__Exercise brief__: Rewrite everything from the start of the lines down to the line containing "v(14.3, 44.08) *", substituting "baseQuery" for each "Q0" and keeping all else unchanged.

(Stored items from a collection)
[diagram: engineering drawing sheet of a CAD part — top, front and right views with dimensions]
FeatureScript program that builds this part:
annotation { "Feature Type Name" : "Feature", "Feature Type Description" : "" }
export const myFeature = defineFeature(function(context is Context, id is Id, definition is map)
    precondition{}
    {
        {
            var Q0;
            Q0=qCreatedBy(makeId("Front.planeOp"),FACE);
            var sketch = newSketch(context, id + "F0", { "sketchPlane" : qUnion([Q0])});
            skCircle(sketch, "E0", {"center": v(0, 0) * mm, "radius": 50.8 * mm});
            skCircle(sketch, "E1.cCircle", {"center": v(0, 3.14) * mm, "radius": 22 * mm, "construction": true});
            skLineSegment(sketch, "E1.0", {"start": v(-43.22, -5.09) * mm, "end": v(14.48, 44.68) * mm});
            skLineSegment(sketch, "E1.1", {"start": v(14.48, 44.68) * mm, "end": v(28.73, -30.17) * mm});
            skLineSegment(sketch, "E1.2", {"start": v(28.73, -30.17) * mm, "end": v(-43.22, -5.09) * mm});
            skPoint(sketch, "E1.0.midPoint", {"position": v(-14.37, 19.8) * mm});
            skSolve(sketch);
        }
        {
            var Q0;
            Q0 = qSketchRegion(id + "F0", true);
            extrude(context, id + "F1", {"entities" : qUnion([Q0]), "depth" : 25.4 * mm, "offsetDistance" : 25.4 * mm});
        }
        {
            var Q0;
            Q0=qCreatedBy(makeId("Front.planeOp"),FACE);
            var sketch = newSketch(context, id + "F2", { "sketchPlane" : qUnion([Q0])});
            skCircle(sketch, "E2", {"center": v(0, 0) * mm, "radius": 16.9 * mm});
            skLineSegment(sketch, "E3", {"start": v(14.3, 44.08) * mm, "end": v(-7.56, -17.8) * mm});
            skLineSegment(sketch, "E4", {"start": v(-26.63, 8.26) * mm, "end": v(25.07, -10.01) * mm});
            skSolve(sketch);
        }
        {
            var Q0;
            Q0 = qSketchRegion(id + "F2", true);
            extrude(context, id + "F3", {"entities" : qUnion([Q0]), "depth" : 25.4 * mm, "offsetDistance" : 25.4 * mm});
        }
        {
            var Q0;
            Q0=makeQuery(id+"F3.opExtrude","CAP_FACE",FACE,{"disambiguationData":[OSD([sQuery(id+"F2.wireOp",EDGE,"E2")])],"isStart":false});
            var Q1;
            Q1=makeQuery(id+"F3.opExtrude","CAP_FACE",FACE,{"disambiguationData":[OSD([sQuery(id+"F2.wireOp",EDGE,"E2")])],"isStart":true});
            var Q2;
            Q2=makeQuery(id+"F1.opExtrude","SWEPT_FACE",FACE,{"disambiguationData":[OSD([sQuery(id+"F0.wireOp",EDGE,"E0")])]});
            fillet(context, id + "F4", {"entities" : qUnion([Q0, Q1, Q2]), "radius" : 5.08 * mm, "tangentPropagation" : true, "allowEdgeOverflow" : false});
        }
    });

__Answer to this problem__:
[diagram: engineering drawing sheet of a CAD part — top, front and right views with dimensions]
FeatureScript program that builds this part:
annotation { "Feature Type Name" : "Feature", "Feature Type Description" : "" }
export const myFeature = defineFeature(function(context is Context, id is Id, definition is map)
    precondition{}
    {
        {
            var baseQuery;
            baseQuery=qCreatedBy(makeId("Front.planeOp"),FACE);
            var sketch = newSketch(context, id + "F0", { "sketchPlane" : qUnion([baseQuery])});
            skCircle(sketch, "E0", {"center": v(0, 0) * mm, "radius": 50.8 * mm});
            skCircle(sketch, "E1.cCircle", {"center": v(0, 3.14) * mm, "radius": 22 * mm, "construction": true});
            skLineSegment(sketch, "E1.0", {"start": v(-43.22, -5.09) * mm, "end": v(14.48, 44.68) * mm});
            skLineSegment(sketch, "E1.1", {"start": v(14.48, 44.68) * mm, "end": v(28.73, -30.17) * mm});
            skLineSegment(sketch, "E1.2", {"start": v(28.73, -30.17) * mm, "end": v(-43.22, -5.09) * mm});
            skPoint(sketch, "E1.0.midPoint", {"position": v(-14.37, 19.8) * mm});
            skSolve(sketch);
        }
        {
            var baseQuery;
            baseQuery = qSketchRegion(id + "F0", true);
            extrude(context, id + "F1", {"entities" : qUnion([baseQuery]), "depth" : 25.4 * mm, "offsetDistance" : 25.4 * mm});
        }
        {
            var baseQuery;
            baseQuery=qCreatedBy(makeId("Front.planeOp"),FACE);
            var sketch = newSketch(context, id + "F2", { "sketchPlane" : qUnion([baseQuery])});
            skCircle(sketch, "E2", {"center": v(0, 0) * mm, "radius": 16.9 * mm});
            skLineSegment(sketch, "E3", {"start": v(14.3, 44.08) * mm, "end": v(-7.56, -17.8) * mm});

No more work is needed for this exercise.